Capitalo umano ma non meccanico
Per le altre il problema non è di poco conto. Difficile farle arrivare tutte nel giro di pochi mesi. A questo occorre aggiungere che nei cantieri occorre l’impiego di diecimila unità e decine di aziende. Un capitale umano che al momento la Sicilia non possiede, complice anche la crisi più che decennale del settore dell’edilizia. Se per gli operai il problema secondo l’Ance può essere superato con la formazione e con il richiamo di aziende da fuori, per le talpe il discorso è più complesso.
Da qui la proposta formulata durante l’ultimo convegno degli edili siciliani: costruire sull’isola le Tbm.
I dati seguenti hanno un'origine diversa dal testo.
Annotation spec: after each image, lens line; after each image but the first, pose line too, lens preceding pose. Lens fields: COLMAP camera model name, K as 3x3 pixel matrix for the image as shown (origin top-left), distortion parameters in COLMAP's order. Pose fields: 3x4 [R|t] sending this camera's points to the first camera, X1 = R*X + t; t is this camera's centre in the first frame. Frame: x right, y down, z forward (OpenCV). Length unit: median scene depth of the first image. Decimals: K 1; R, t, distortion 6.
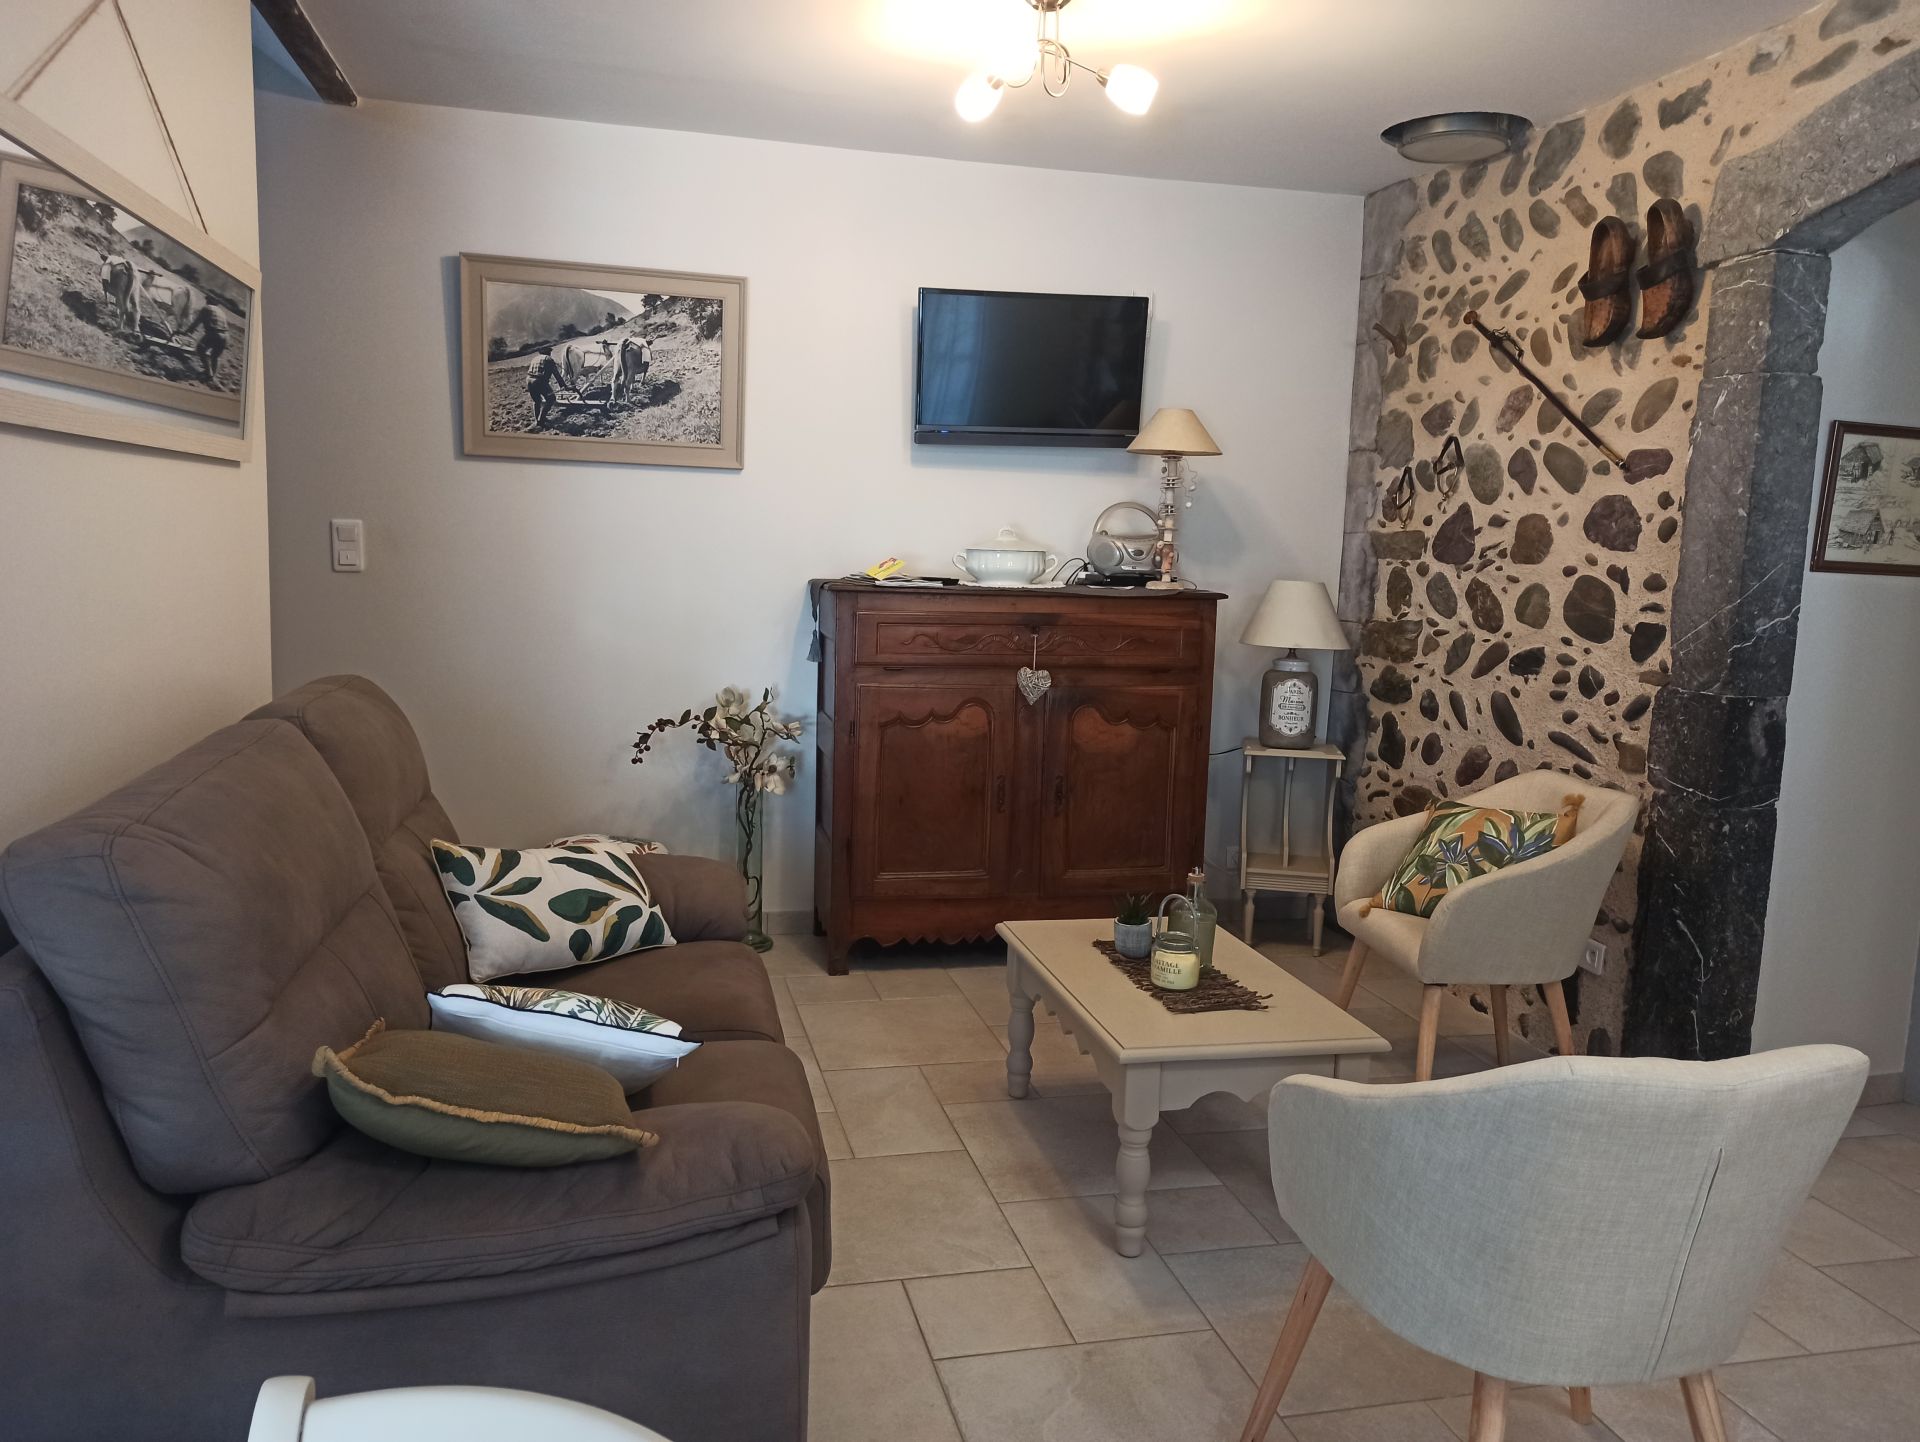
lens RADIAL K [[1427.8, 0, 950.4], [0, 1427.8, 717.1], [0, 0, 1]] dist [0.035814, -0.016054]
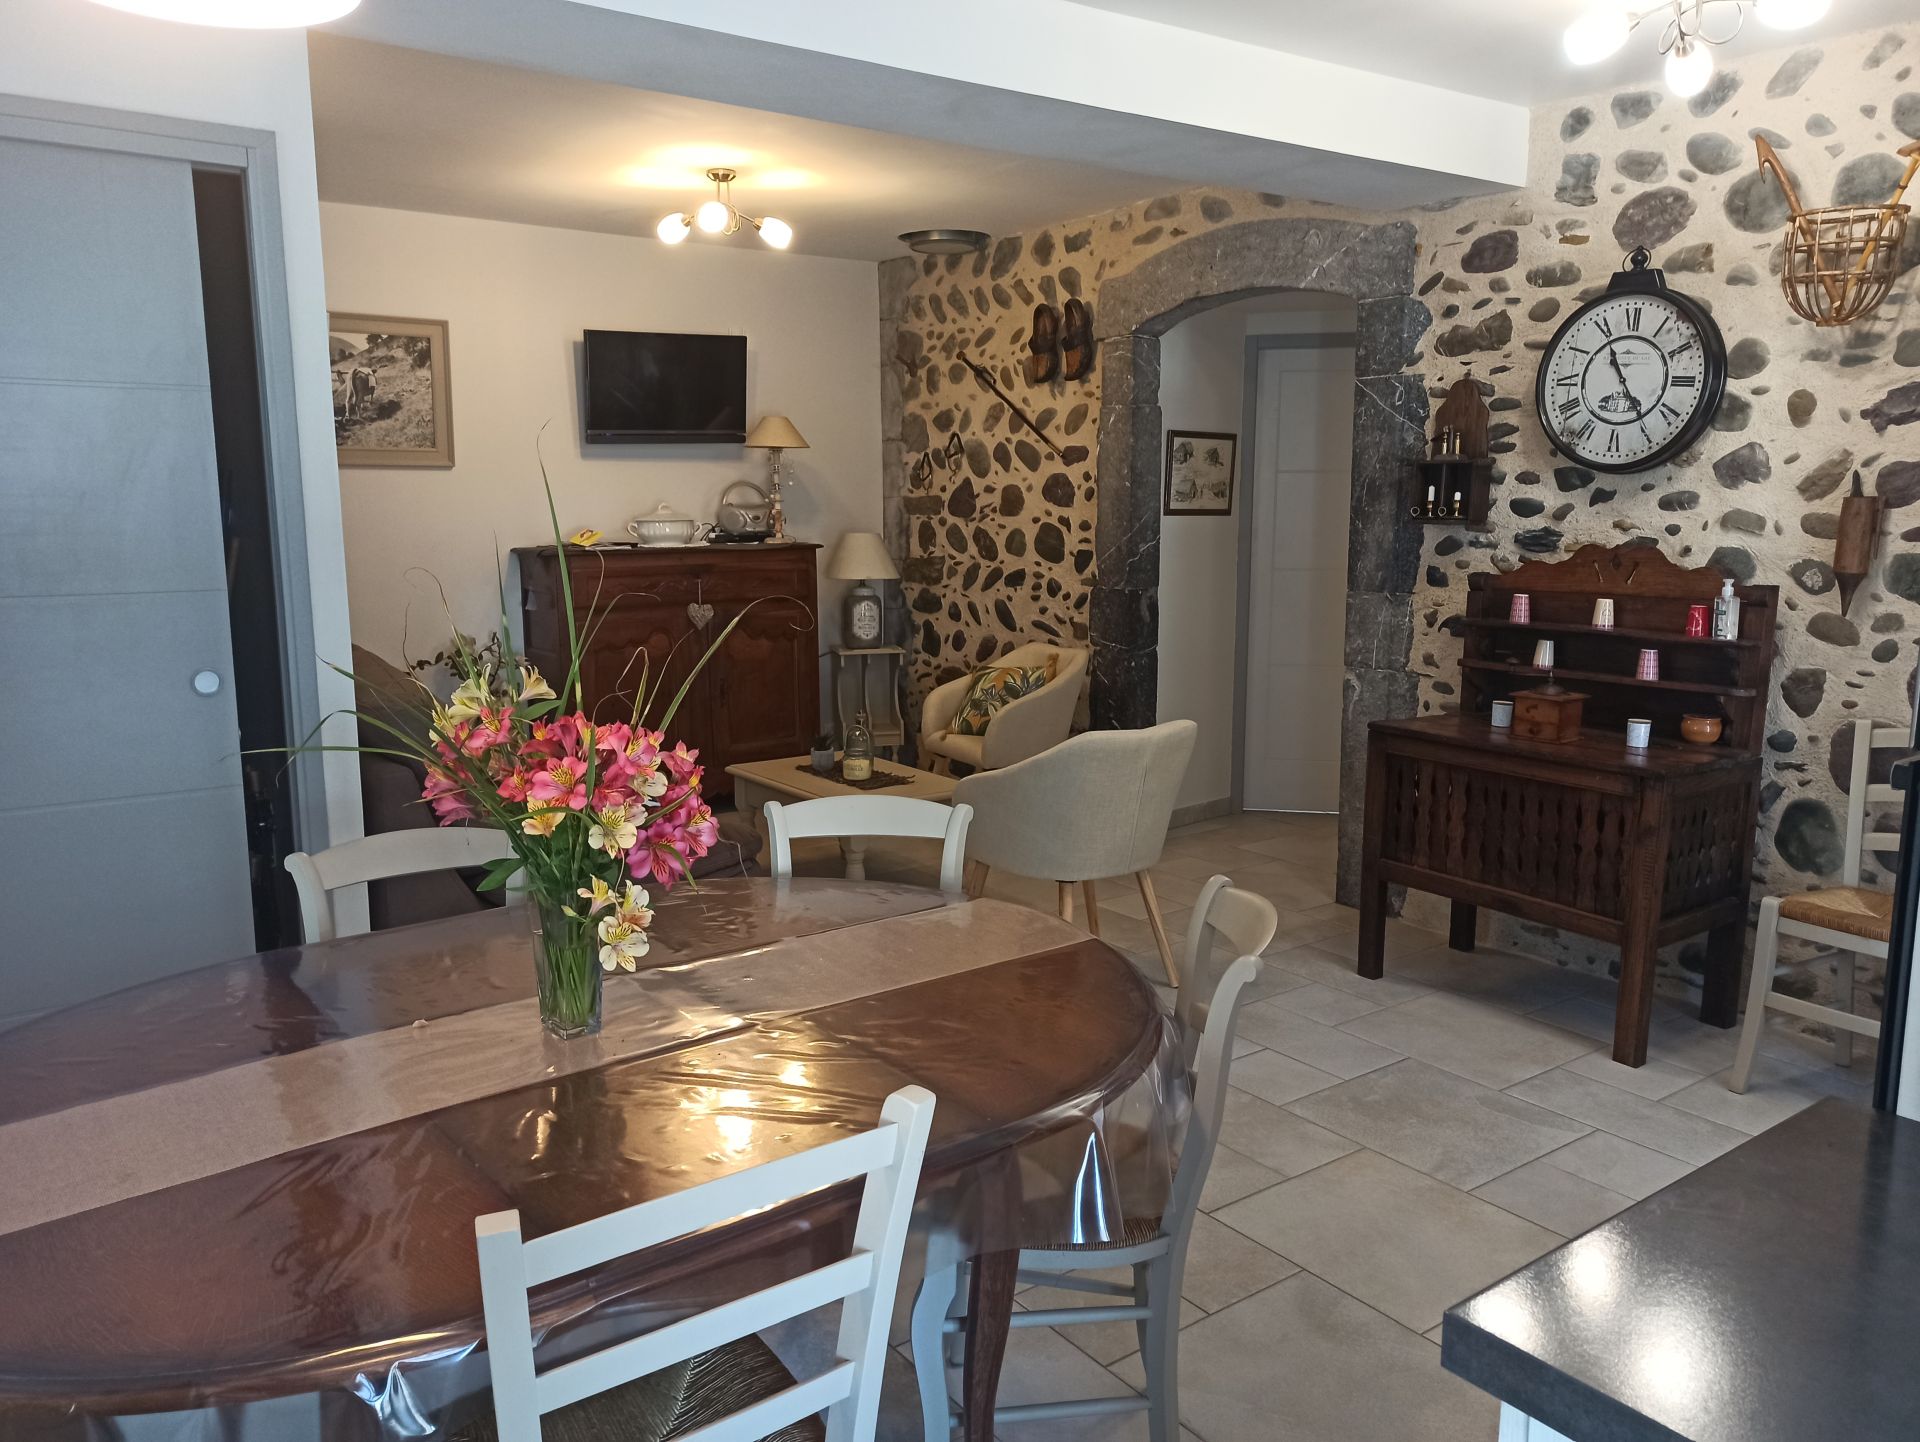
lens RADIAL K [[1427.8, 0, 957.2], [0, 1427.8, 721.2], [0, 0, 1]] dist [0.035814, -0.016054]
pose [[0.923764, -0.096608, 0.370577, -0.255947], [0.082328, 0.995130, 0.054202, 0.027788], [-0.374009, -0.019561, 0.927219, -0.439704]]
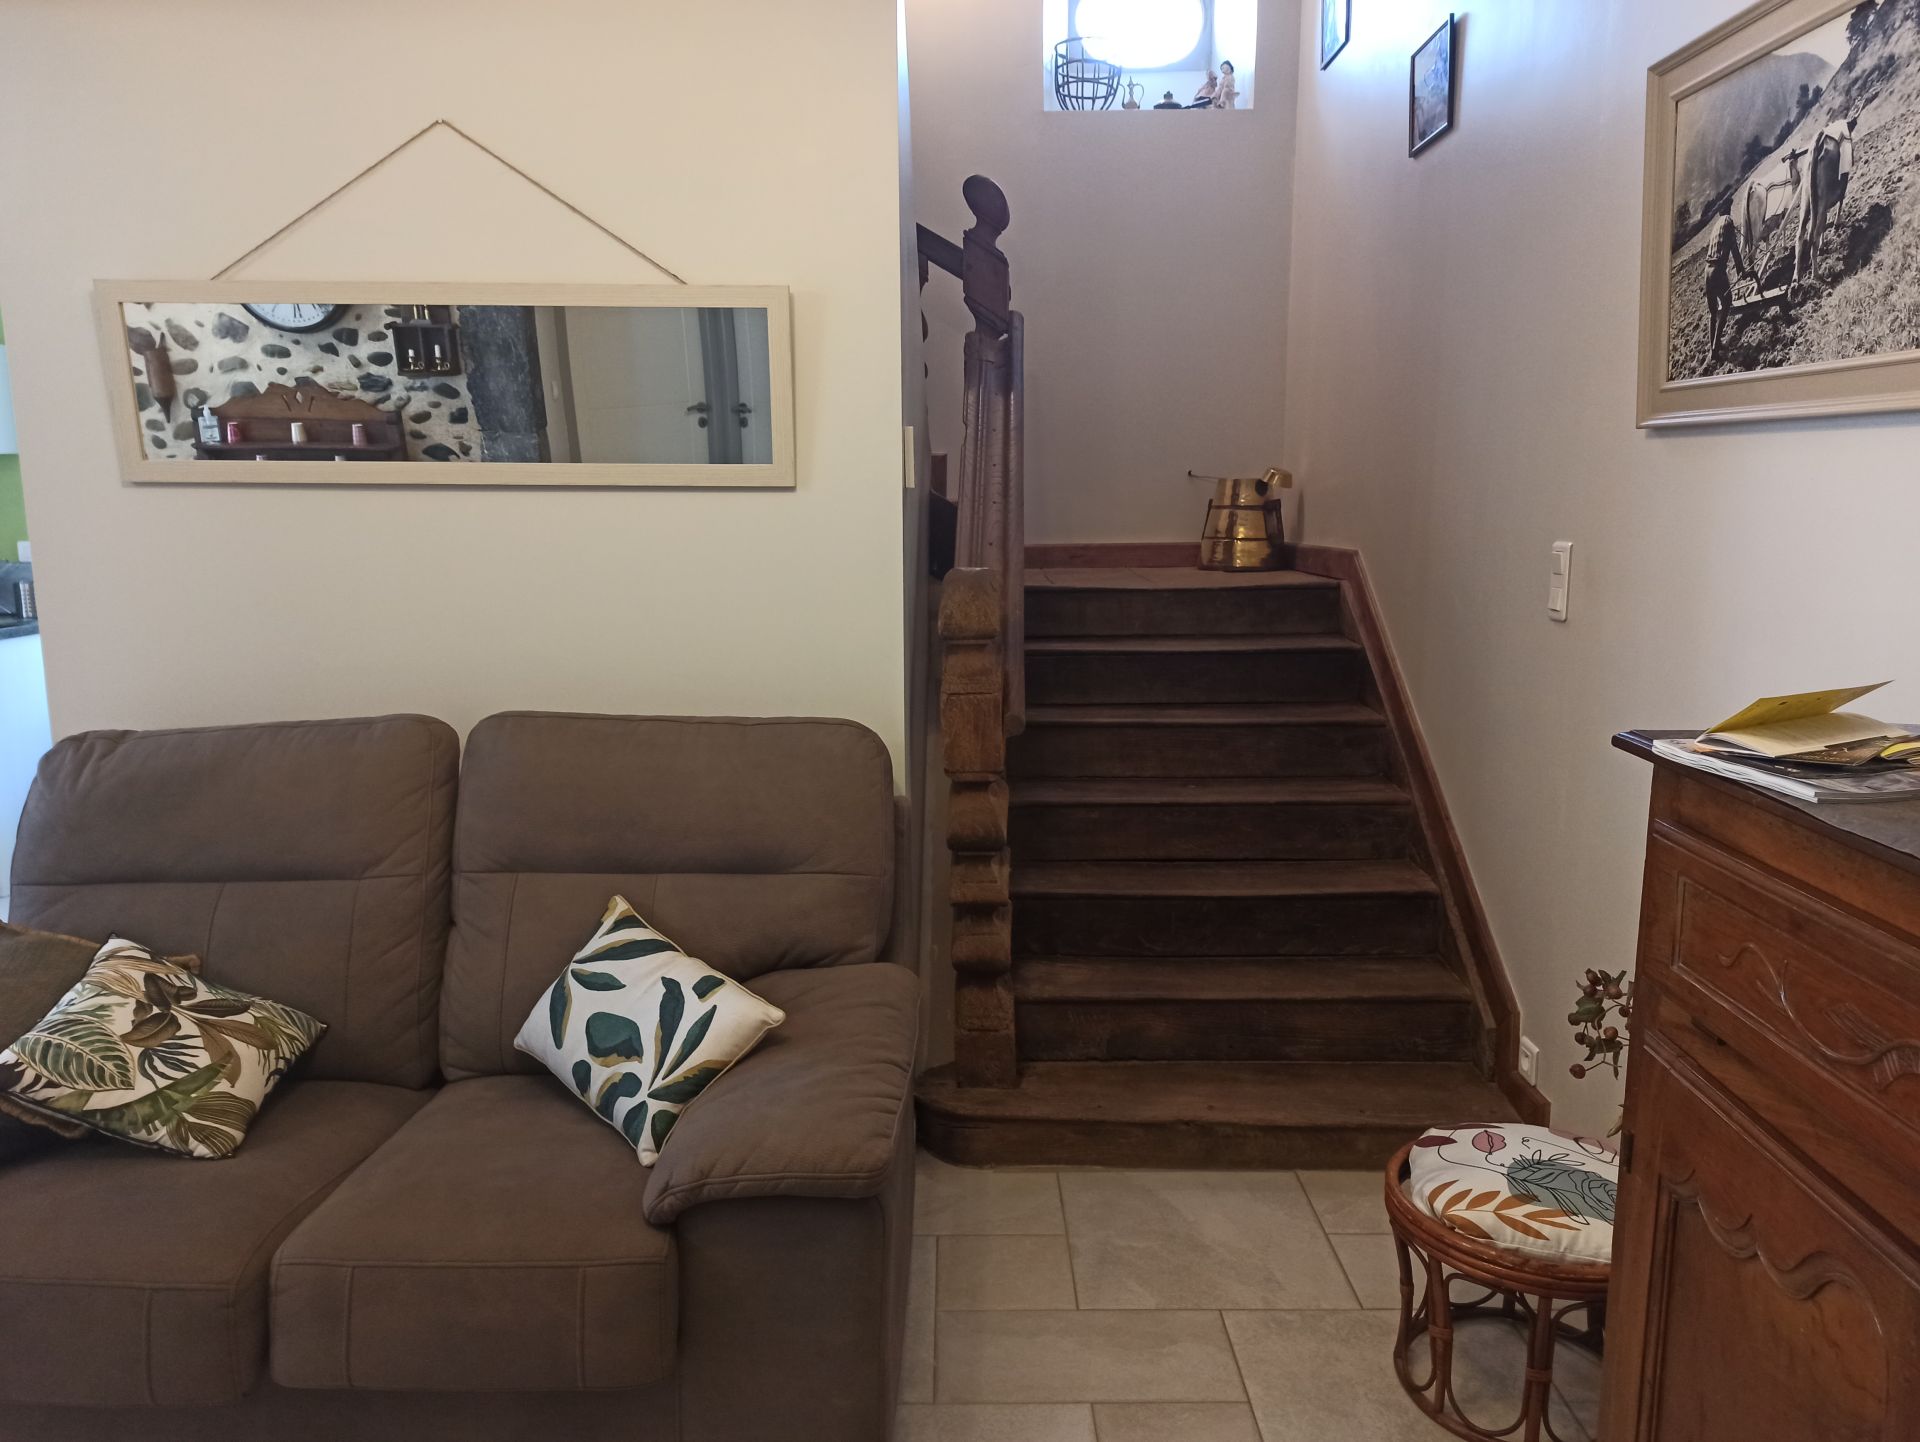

Filippo Palazzo, commissario straordinario per i cantieri sulla Palermo – Catania, ha parlato di un’importante opportunità anche per il resto d’Italia: “Piuttosto che acquistarle – ha detto – potremmo realizzare in Sicilia un’officina di ricondizionamento delle Tbm e, in prospettiva, anche una fabbrica di talpe da utilizzare non solo nei cantieri siciliani, ma anche in tutti quelli di Rfi e Anas in Italia”.
I rischi per i cantieri più importanti
Il caso siciliano mostra quindi la difficoltà nel reperimento di macchinari e mezzi. Difficoltà che si potrebbero incontrare anche nei tanti cantieri che a breve verranno aperti con i fondi del Pnrr. L’idea di costruire direttamente nel nostro Paese i macchinari più importanti potrebbe dare respiro e rendere più autonoma l’Italia, attualmente in gran parte dipendente da mezzi costruiti all’estero. Ma occorre del tempo per attuarla. E il tempo per ora non è amico di Roma. Il rischio è quello di andare incontro verso un grave paradosso: scongiurato il pericolo di perdere i fondi del Pnrr, i cantieri potrebbero non partire per mancanza di manodopera e macchinari.